Start STORED ROWS

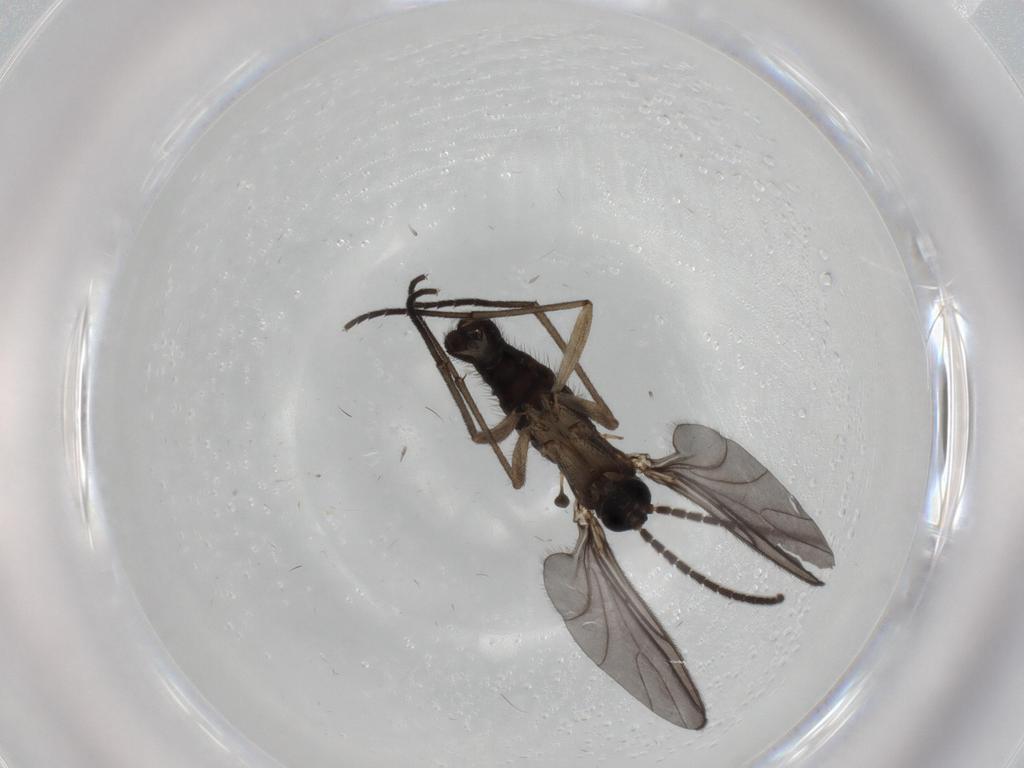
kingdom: Animalia
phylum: Arthropoda
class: Insecta
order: Diptera
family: Sciaridae
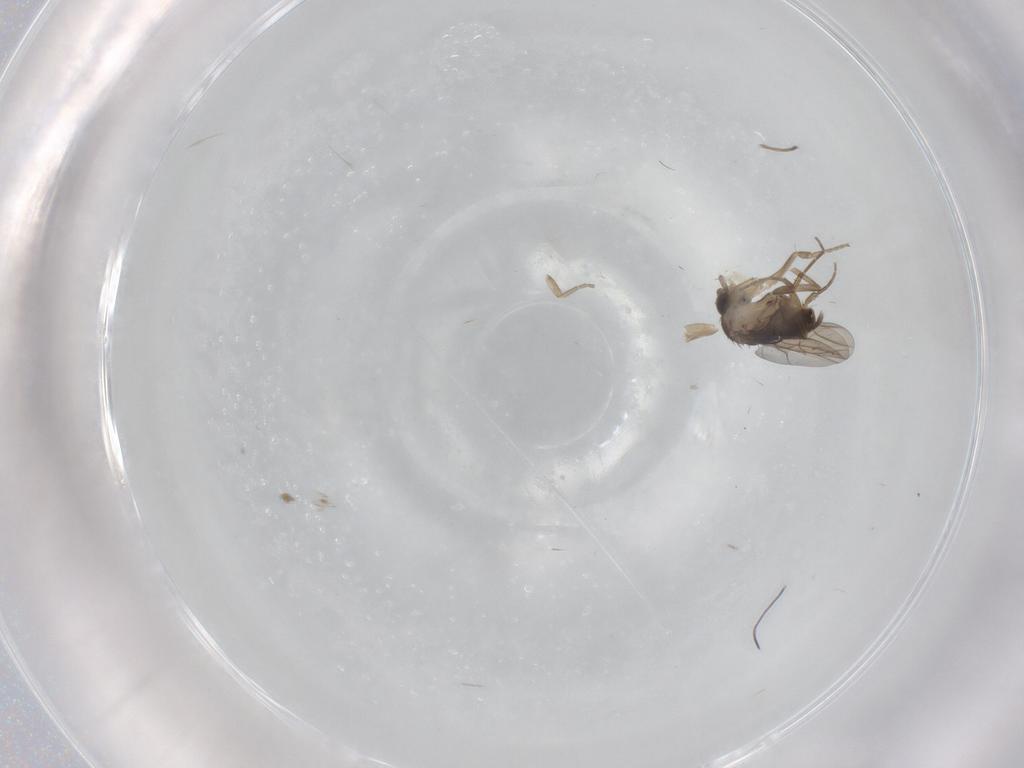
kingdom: Animalia
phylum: Arthropoda
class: Insecta
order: Diptera
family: Phoridae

End STORED ROWS

* [TASK TO COMPLETE]:
Rewrite the labeled lines of every row above, changing each "phylum" to "division" and leaving everything else the same. Leave the pictures out of your answer.

* [FINISHED EXERCISE]:
kingdom: Animalia
division: Arthropoda
class: Insecta
order: Diptera
family: Sciaridae
kingdom: Animalia
division: Arthropoda
class: Insecta
order: Diptera
family: Phoridae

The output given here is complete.